Job >> The required output is all lines below that contain the word "Libraries".

Material for this task below:

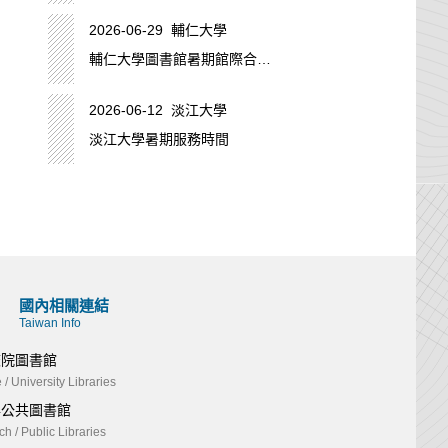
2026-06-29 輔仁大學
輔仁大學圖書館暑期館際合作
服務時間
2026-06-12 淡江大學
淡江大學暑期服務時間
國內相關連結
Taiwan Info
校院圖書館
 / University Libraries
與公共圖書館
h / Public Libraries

End of Material for this task.

Response to this exercise >>
 / University Libraries
h / Public Libraries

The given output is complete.